Monday, December 5, 2011

Blind Men


Piscine Moliter Patel, Pi for short, has a problem. He's trapped on a dingy lifeboat with a four hundred fifty pound Bengal tiger, and the only cat chow to speak of within a 500 mile radius is Pi himself. After many weeks of constant worry and starvation, Pi's physique begins to go downhill. First it's his skin, then his eyes, and eventually, his mind.

While drifting aimlessly through the ocean, Pi hears something. It sounds like an elderly man, but who knows what the ocean could do to you. He turns. The sound of the ocean drifts away and the sweet song on the human voice melts Pi's bones. The man asks if Pi has any food; Pi replies that he doesn't and asks the man if he has any food, same results. Pi’s heart goes out to the man; here he is eating boots while Pi has fish literally jumping to feed him. The man starts to climb over to Pi's boat and trips, his hands coincidentally landing directly on top of Pi's neck, hissing, "Yes your heart is with me, as with your liver and your flesh," He cackles as his hands begin to tighten. Pi struggles to warn the man of the tiger slowly creeping up on them, but he doesn't notice. Suddenly the tiger pounces and the assailant is killed instantly while Pi is left without a scratch. What a strike of luck to find another man in another lifeboat stranded in the middle of the ocean. Or is it?

Although I do not believe that the blind man was real, I also do not think he is completely a figment of Pi's imagination. The author, I think, put this experience into the story to symbolize the leaving of Pi's id and him turning himself over completely to his primal instincts.

They say "the eyes are windows to the soul", and since Pi is blind, does that mean his old soul is abandoning him? I believe that the tiger represents Pi's soul, while the other castaway represents Pi's instincts, and the creature he is slowly becoming. Think about it: Pi was blind before the meeting, and he regained his sight after he defeated this evil being that was taking over him. Coincidence? I don't think so. Pi's id was represented in the vengeance of the tiger attacking the blind man and when the tiger won, he got his sight back.

In order to prove my conclusion I need to explain the actions of the blind man and the tiger that led me to such ideas. The blind man is a cannibal, and even if he wasn't one when he started his journey to insanity, he is now. Why? Only to survive. In the beginning Pi couldn't even kill a bug, and since desperate times call for desperate measures Pi decides that it would be in his best interest to man up and do it -- to survive. The tiger was once beautiful and all powerful; now he has grown weak and thin, and Pi tames this beast, just like he attempts to tame his mind. Strangling Pi, the blind man cannot see the tiger, just as he cannot see himself being beaten while he is in the lead. The tiger leaps and easily the evil man is dead. Sanity returns, and the pair continue on their journey like nothing has changed but something has changed, inside Pi's mind.

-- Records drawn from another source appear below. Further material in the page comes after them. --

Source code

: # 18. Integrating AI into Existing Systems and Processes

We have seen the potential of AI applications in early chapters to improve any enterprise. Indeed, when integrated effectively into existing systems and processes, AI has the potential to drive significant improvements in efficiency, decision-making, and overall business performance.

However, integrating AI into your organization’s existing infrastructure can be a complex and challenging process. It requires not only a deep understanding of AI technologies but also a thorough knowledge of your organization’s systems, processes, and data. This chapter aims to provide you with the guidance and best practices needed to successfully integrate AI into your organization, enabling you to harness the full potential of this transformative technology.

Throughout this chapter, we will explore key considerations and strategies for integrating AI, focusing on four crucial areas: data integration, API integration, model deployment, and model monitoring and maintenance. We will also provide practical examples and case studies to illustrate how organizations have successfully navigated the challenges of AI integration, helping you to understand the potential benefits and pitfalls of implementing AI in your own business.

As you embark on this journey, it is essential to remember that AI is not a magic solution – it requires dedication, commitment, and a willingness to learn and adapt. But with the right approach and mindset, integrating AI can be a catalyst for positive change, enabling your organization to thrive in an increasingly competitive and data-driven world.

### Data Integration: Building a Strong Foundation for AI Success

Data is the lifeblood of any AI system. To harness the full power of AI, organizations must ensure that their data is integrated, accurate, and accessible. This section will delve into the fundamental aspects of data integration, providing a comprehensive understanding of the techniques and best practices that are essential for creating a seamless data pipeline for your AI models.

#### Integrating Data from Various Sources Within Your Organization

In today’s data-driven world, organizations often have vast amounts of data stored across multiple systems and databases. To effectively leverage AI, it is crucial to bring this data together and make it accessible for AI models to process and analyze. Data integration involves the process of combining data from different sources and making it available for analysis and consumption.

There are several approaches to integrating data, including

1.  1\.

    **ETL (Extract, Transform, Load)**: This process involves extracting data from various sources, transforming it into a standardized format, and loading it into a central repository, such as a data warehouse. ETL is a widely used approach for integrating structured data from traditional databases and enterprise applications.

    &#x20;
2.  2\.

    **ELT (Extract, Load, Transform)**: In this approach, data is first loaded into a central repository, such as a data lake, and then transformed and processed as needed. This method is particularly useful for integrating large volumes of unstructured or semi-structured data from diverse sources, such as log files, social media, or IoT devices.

The tiger, Pi's moral self, has won.  Had the primal blind man won I am positive that Pi would not have survived.   Pi's mind, the only reason why he is holding on, is the difference between life and death.  The difference between life and death is the will to survive.  The will to survive will keep someone alive, but they will exist only as a blind animal and without the stability of a zookeeper an animal cannot live through itself.